Tracing and metrics need to collect system information through event tracking. Lots of events tracking make kernel code mess, difficult to maintain, and difficult to customize extend.

Goal

The goal of Apache ShardingSphere observability module is providing as many performance and statistical indicators as possible and isolating kernel code and embedded code.

Application Scenarios

ShardingSphere provides observability for applications through the Agent module, and this feature applies to the following scenarios:

Monitoring panel

The system’s static information (such as application version) and dynamic information (such as the number of threads and SQL processing information) are exposed to a third-party application (such as Prometheus) using a standard interface. Administrators can visually monitor the real-time system status.

Monitoring application performance

In ShardingSphere, a SQL statement needs to go through the processes of parsing, routing, rewriting, execution, and result merging before it is finally executed and the response can be output. If a SQL statement is complex and the overall execution takes a long time, how do we know which procedure has room for optimization?

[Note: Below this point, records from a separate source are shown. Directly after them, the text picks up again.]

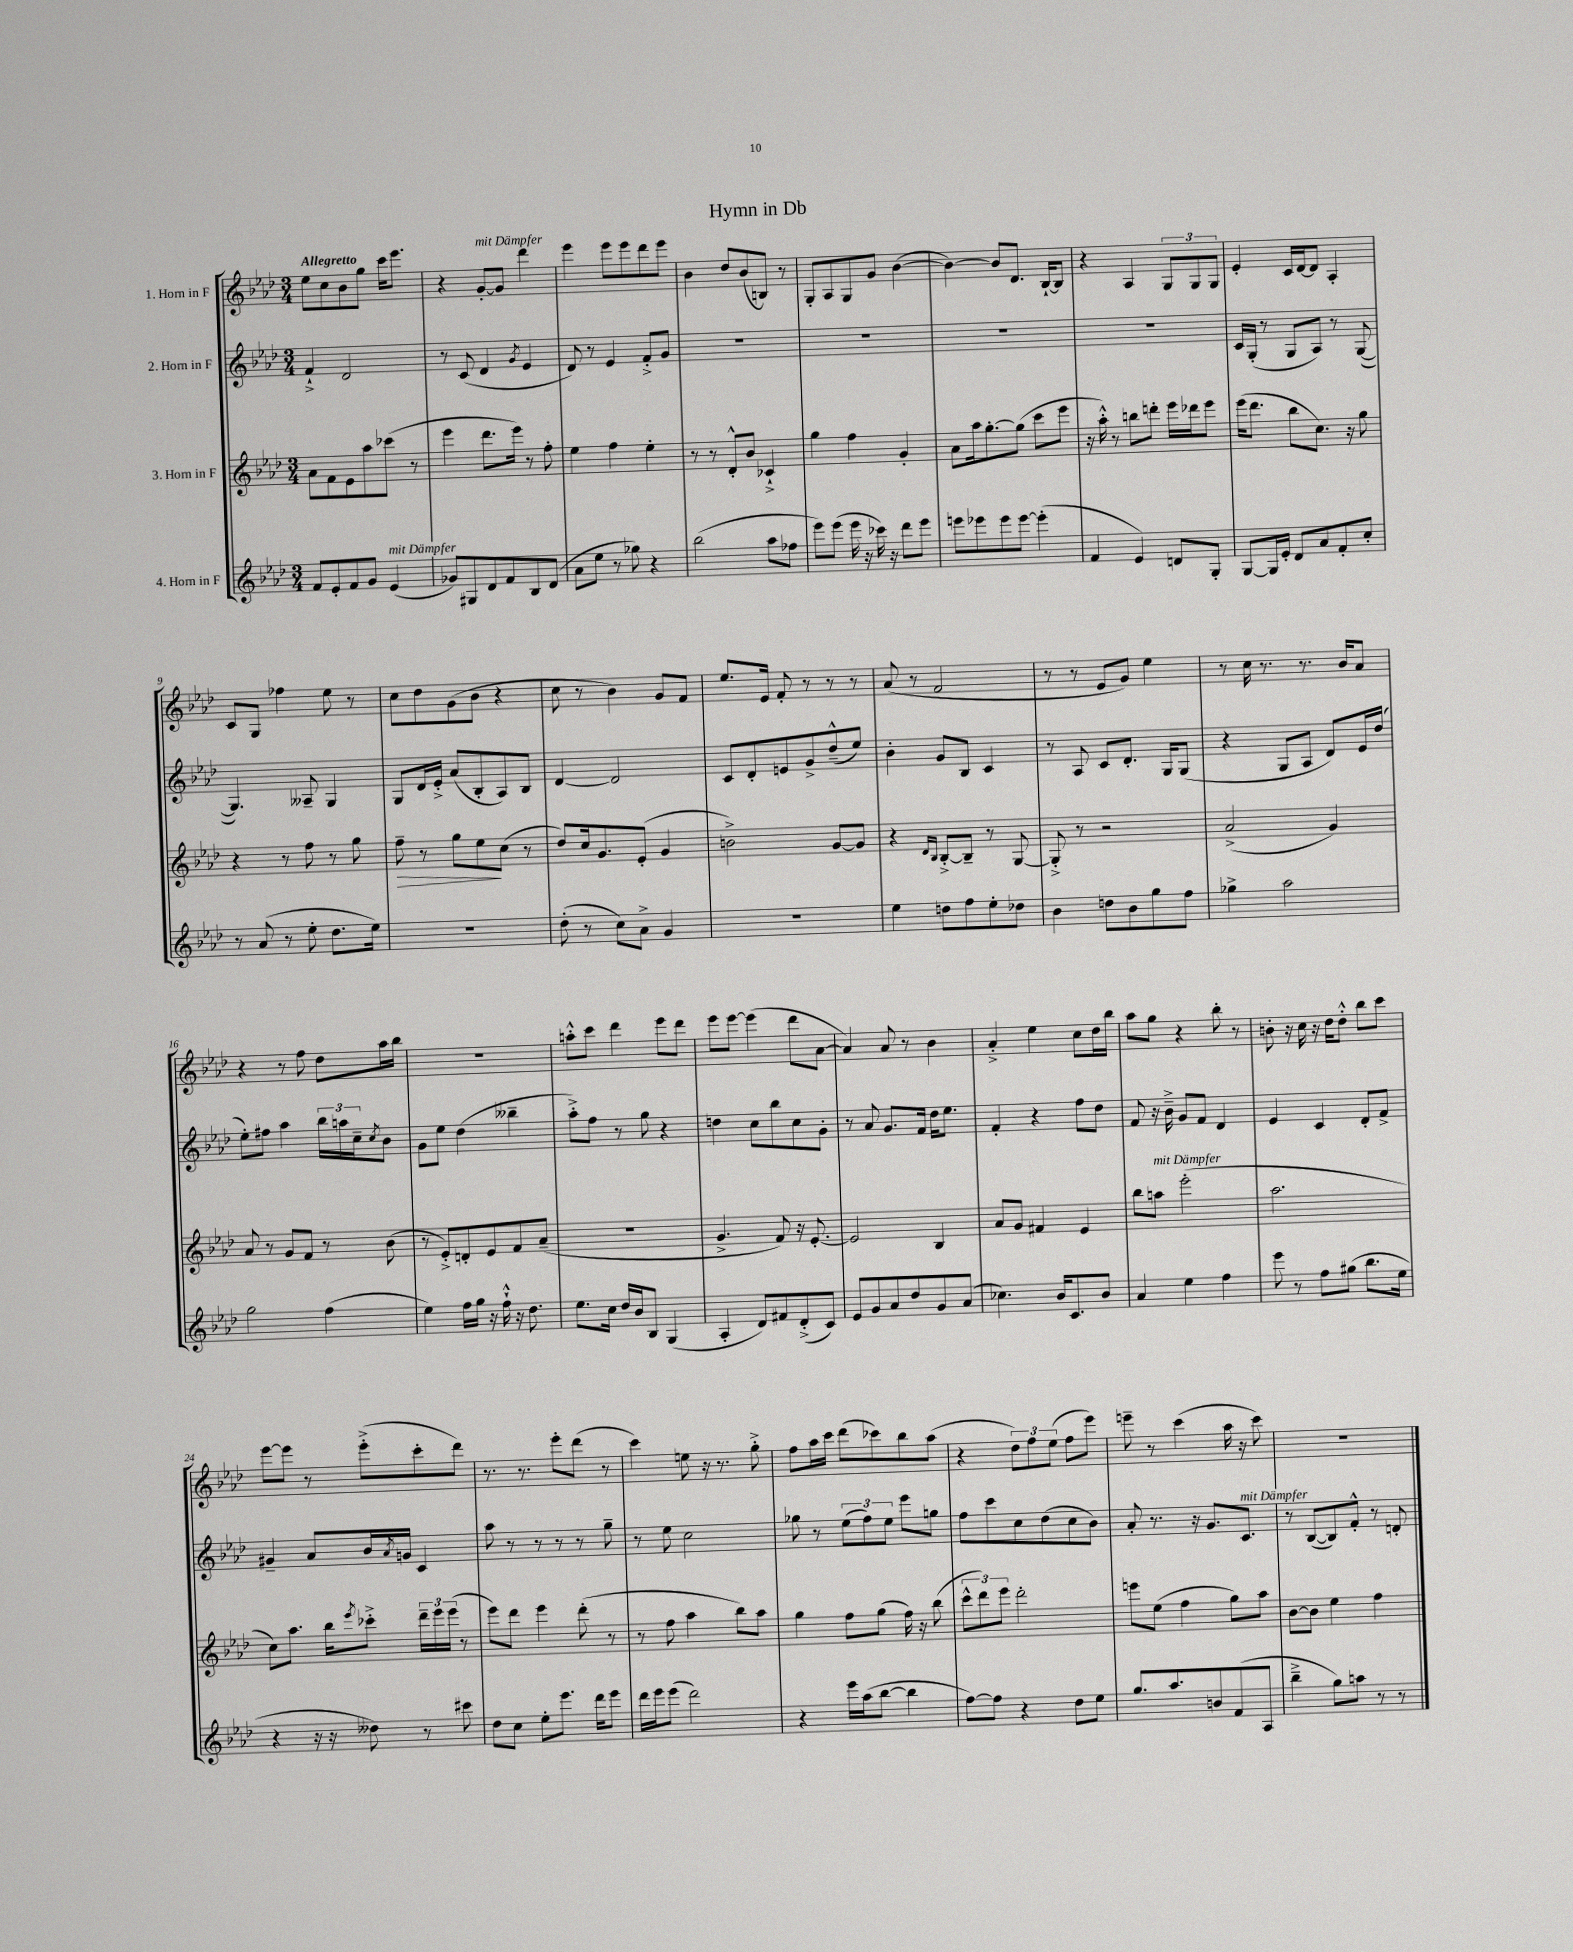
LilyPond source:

\header { title = "Hymn in Db" }
<<
\new StaffGroup <<
\new Staff = "s0" \with { instrumentName = "1. Horn in F" } {
    \clef treble \key aes \major \numericTimeSignature \time 3/4 \tempo "Allegretto"
    ees''8 c''8 bes'8 g''8 c'''16 ees'''8. |
    r4 g'8~-.^\markup { \italic "mit Dämpfer" } g'8 des'''4 |
    ees'''4 ees'''8 ees'''8 des'''8 ees'''8 |
    bes'4 des''8 bes'8( b8) r8 |
    g8-. aes8 g8 g'8 bes'4~( |
    bes'4~) bes'8 des'8. bes16~-! bes8 |
    r4 aes4 \tuplet 3/2 { g8 g8 g8 } |
    ees'4-. c'16 des'16~ des'8 aes4-. |
    c'8 g8 fes''4 ees''8 r8 |
    c''8 des''8 g'8( bes'8 r4 |
    c''8 r8 bes'4) g'8 f'8 |
    ees''8. ees'16 f'8-. r8 r8 r8 |
    aes'8( r8 f'2 |
    r8 r8 ees'8 g'8) ees''4 |
    r8 c''16 r8. r8. bes'16 aes'8 |
    r4 r8 f''8 des''8 aes''16 bes''16 |
    R2. |
    a''8-.-^ c'''8 des'''4 ees'''8 des'''8 |
    ees'''8 ees'''8~ ees'''4( des'''8 aes'8~ |
    aes'4) aes'8 r8 bes'4 |
    aes'4-.-> ees''4 c''8 des''16 bes''16 |
    aes''8 g''8 r4 bes''8-. r8 |
    b'8-. r16 c''16 r16 des''16 des''8-.-^ bes''8 c'''8 |
    ees'''8~ ees'''8 r8 ees'''8-.->( c'''8-. des'''8) |
    r8. r8. ees'''8-. des'''8( r8 |
    c'''4) e''8 r16 r8. g''8-.-> |
    f''8 aes''16 c'''16 des'''8( ces'''8) bes''8 aes''8( |
    r4 \tuplet 3/2 { des''8) f''8 ees''8( } f''8 ees'''8) |
    e'''8-- r8 c'''4( aes''16 r16 c'''8) |
    R2. \bar "|." |
}
\new Staff = "s1" \with { instrumentName = "2. Horn in F" } {
    \clef treble \key aes \major \numericTimeSignature \time 3/4
    f'4-!-> des'2 |
    r8 c'8( des'4 \acciaccatura { g'8 } ees'4 |
    des'8) r8 ees'4 f'8-.-> g'8 |
    R2. |
    R2. |
    R2. |
    R2. |
    c'16 g16-.( r8 g8 aes8) r8 g8~( |
    g4.) aeses8-- g4 |
    g8 des'16 ees'16-.-> aes'8( bes8-. aes8) bes8 |
    des'4~ des'2 |
    c'8 des'8-. e'8 g'8-> des''8---^( ees''8) |
    bes'4-. g'8 bes8 c'4 |
    r8 aes8 c'8 des'8.-. g16 g8( |
    r4 g8 aes8 des'8) ees'16 des''16( |
    ees''8-.) fis''8 aes''4 \tuplet 3/2 { bes''16 a''16 c''16-- } \acciaccatura { c''8 } bes'8 |
    g'8 ees''8 des''4( beses''4-- |
    aes''8-.->) f''8 r8 g''8 r4 |
    d''4 c''8 bes''8 c''8 g'8-. |
    r8 aes'8 g'8. f'16 des''16 ees''8. |
    f'4-. r4 f''8 des''8 |
    f'8 r16 bes'16---> g'8 f'8 des'4 |
    ees'4 c'4 des'8-. f'8-> |
    gis'4-- aes'8 bes'16 \acciaccatura { aes'8 } g'16 c'4 |
    aes''8 r8 r8 r8 r8 g''8-- |
    r8 ees''8 c''2 |
    ges''8 r8 \tuplet 3/2 { ees''8( f''8) ees''8 } ees'''8 g''8 |
    f''8 c'''8 c''8 des''8( c''8 bes'8) |
    aes'8-. r8. r16 g'8. c'8.^\markup { \italic "mit Dämpfer" } |
    r8 bes8~( bes8) f'8-.-^ r8 d'8-. \bar "|." |
}
\new Staff = "s2" \with { instrumentName = "3. Horn in F" } {
    \clef treble \key aes \major \numericTimeSignature \time 3/4
    aes'8 f'8 ees'8 aes''8 ces'''8( r8 |
    ees'''4 des'''8. ees'''16) r8 f''8-. |
    ees''4 f''4 ees''4-. |
    r8 r8 des'8-.-^ bes'8 ces'4-!-> |
    g''4 f''4 g'4-. |
    aes'8 aes''16 g''8.~-. g''8( c'''8 ees'''8 |
    r16 aes''16-.-^) r8 b''8 d'''8-. ees'''16 des'''16 ees'''8 |
    ees'''16( des'''8. bes''8 c''8.) r16 g''8 |
    r4 r8 f''8 r8 g''8 |
    f''8--\> r8 g''8 ees''8\! c''8( r8 |
    des''8) c''16 g'8. ees'8-.( g'4 |
    b'2->) g'8~ g'8 |
    r4 \grace { des'16 bes16 } bes8~-.-> bes8-- r8 g8~ |
    g8-.-> r8 r2 |
    aes'2->( g'4) |
    aes'8 r8 g'8 f'8 r8 bes'8( |
    r8 ees'8-.->) d'8-. ees'8 f'8 aes'8--( |
    R2. |
    g'4.-> f'8) r16 ees'8.~-. |
    ees'2 bes4 |
    aes'8 g'8 fis'4 ees'4 |
    bes''8 a''8^\markup { \italic "mit Dämpfer" } ees'''2-.( |
    aes''2. |
    c''8) aes''8. bes''16 \acciaccatura { ees'''8 } ces'''8-.-> \tuplet 3/2 { des'''16-- ees'''16 ees'''16( } r8 |
    ees'''8) des'''8 ees'''4 des'''8-.( r8 |
    r8 f''8 aes''4 bes''8) aes''8 |
    g''4 f''8 g''8( f''16) r16 bes''8( |
    \tuplet 3/2 { c'''8-^ des'''8) ees'''8 } des'''2-. |
    e'''8 ees''8( f''4 g''8) aes''8 |
    bes'8~ bes'8 ees''4 f''4 \bar "|." |
}
\new Staff = "s3" \with { instrumentName = "4. Horn in F" } {
    \clef treble \key aes \major \numericTimeSignature \time 3/4
    f'8 ees'8-. f'8 g'8 ees'4^\markup { \italic "mit Dämpfer" }( |
    ges'8) gis8 des'8 f'8 bes8 des'8( |
    aes'8 ees''8 r8 ges''8) r4 |
    bes''2( aes''8 fes''8 |
    ees'''8) ees'''8( ees'''16 r16 ces'''16) r16 des'''8 ees'''8 |
    e'''8 ees'''8 ees'''8 ees'''8~ ees'''4-.( |
    f'4 ees'4) d'8 g8-. |
    g8~ g16 ees'16-. des'8 aes'8 f'8-. c''8-. |
    r8 aes'8( r8 ees''8-. des''8. ees''16) |
    R2. |
    des''8-.( r8 c''8) aes'8-> g'4 |
    R2. |
    ees''4 d''8 f''8 ees''8-. des''8 |
    bes'4 d''8 bes'8 g''8 f''8 |
    ges''4-> aes''2 |
    g''2 f''4( |
    ees''4) f''16 g''16 r16 f''16-!-^ r16 des''8. |
    ees''8. c''16 des''16 bes'16 bes8 g4( |
    aes4-. des'8) fis'8 des'8-.->( c'8) |
    ees'8 g'8 aes'8 des''8 g'8 aes'8( |
    ces''4.) bes'16 c'8. bes'8 |
    aes'4 ees''4 f''4 |
    ees'''8 r8 f''8 gis''8( bes''8. ees''16 |
    r4 r16 r16 deses''8) r8 cis'''8 |
    des''8 c''8 ees''8-. ees'''8. des'''16 ees'''8 |
    des'''16 ees'''16 ees'''8( des'''2) |
    r4 ees'''16 aes''16( bes''8~ bes''4 |
    f''8~) f''8 r4 des''8 ees''8 |
    g''8. aes''8. b'8 f'8( aes8 |
    bes''4---> g''8) a''8 r8 r8 \bar "|." |
}
>>
>>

Through Agent plus Tracing, administrators can learn about the time consumption of each step of SQL execution. Thus, they can easily locate performance risks and formulate targeted SQL optimization schemes.

In a distributed application plus data sharding scenario, it is tricky to figure out which node the SQL statement is issued from and which data source the statement is finally executed on. If an exception occurs during SQL execution, how do we locate the node where the exception occurred?

Agent + Tracing can help users solve the above problems.

Through tracing the full link of the SQL execution process, users can get complete information such as “where the SQL comes from and where it is sent to”.

They can also visually observe the SQL routing situation through the generated topological graph, make timely responses, and quickly locate the root cause of problems.